I think one of the catalysts that brings people together is the proximity of one boat to the next.  Marinas are tight spots and you cannot help but get to know your neighbor.  As such, you are compelled to get out and meet each other.  Back home, our house sits back in the woods on a little over an acre of ground.  We can go months without seeing one of our neighbors.  Here on the docks, you see everyone almost every day.  And if that is not enough for you, there is a happy hour every afternoon at five where all the boaters gather on the beach, sharing a drink and some stories as the sun goes down.

One of the things we wanted to do this year while in Marathon was to try out a few of the different marinas on the island.  There are many and each has its own flavor.  The first place we tried was called Sombrero Dockside.  Probably in the best location on the water, Sombrero is known for its lively clientel and popular bar and grill.  Each night at the bar there would be live entertainment.  The genres ranged from country to pop with one night reserved for karaoke (ugh!).  Most times, the music was quite good, but sometimes it was just plain bad.  Unfortunately for us, we were two slips removed from the stage which meant we heard every note that was played.  It was if they were playing in our basement.  This is okay if it was only a few nights a week.  At Sombrero, in season, there is music every night.  I don't think we could have made it the whole winter.

Luckily for us, we were able to get a slip at one of the other marinas we were wanting to try out.  Across the road on the bayside of the island sits Banana Bay.  As loud and boisterous as Sombrero was, Banana Bay is quiet and serene.  With a scant 27 slips, Banana Bay is a tight knit community of boaters who value thier privacy.  While there are still the nightly gatherings on the beach for happy hour, the conversations are shorter and pointed more towards banal things like the weather and the tide.   We have made one friend here that we hope visits more often:

This is an eight foot manatee that hangs around the marina, looking for a kind soul to offer her some fresh water.  It is amazing how large and docile these animals are.  She lumbers in every other day or so, hangs around for an hour or so and then is back on her way.  Its fun to watch her as she roll over from her back to her belly as the kids squeal in delight.
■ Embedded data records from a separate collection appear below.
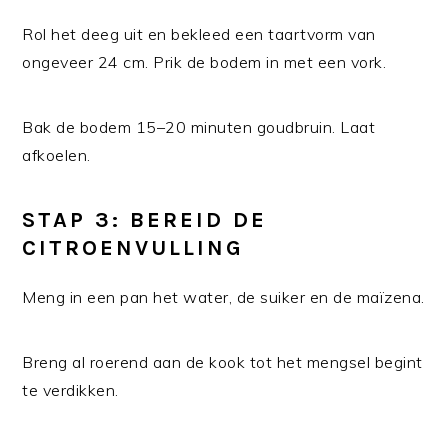
Rol het deeg uit en bekleed een taartvorm van
ongeveer 24 cm. Prik de bodem in met een vork.
Bak de bodem 15–20 minuten goudbruin. Laat
afkoelen.
STAP 3: BEREID DE
CITROENVULLING
Meng in een pan het water, de suiker en de maïzena.
Breng al roerend aan de kook tot het mengsel begint
te verdikken.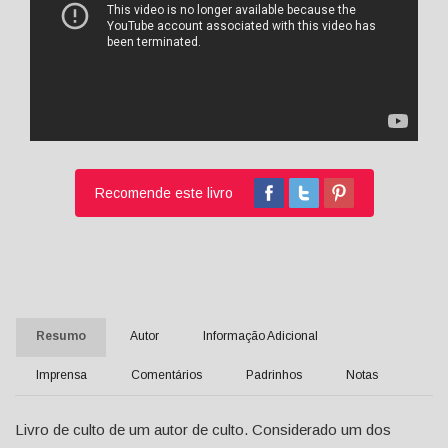
Recomende este livro
Resumo
Autor
Informação Adicional
Imprensa
Comentários
Padrinhos
Notas
Livro de culto de um autor de culto. Considerado um dos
So as the days amble by here at "shuffleboard city," we are spending most of our time working on the boat.  (theres a surprise!)  The big project this season is to repaint the 'house'.  The 'house is the part of the boat that is out of the water and not the hull.  It comprises the flybridge and foward decks, along with the dinghy deck.  It has been a lot bigger job than we thought it was going to be.  Maya was looking a little tired in the paint department and I am glad to say that her new coats have made a great difference.

We are gearing up for our big 10 week Bahamas cruise later in the year.  We can't wait for that!  For now though, we are enjoying the weather and all the good friends we have made.  I am going to make it a point to get out in the neighborhood a little more when we get back to Cincinnati.  I wonder what they would think if we had happy hour nightly out on Treeknoll?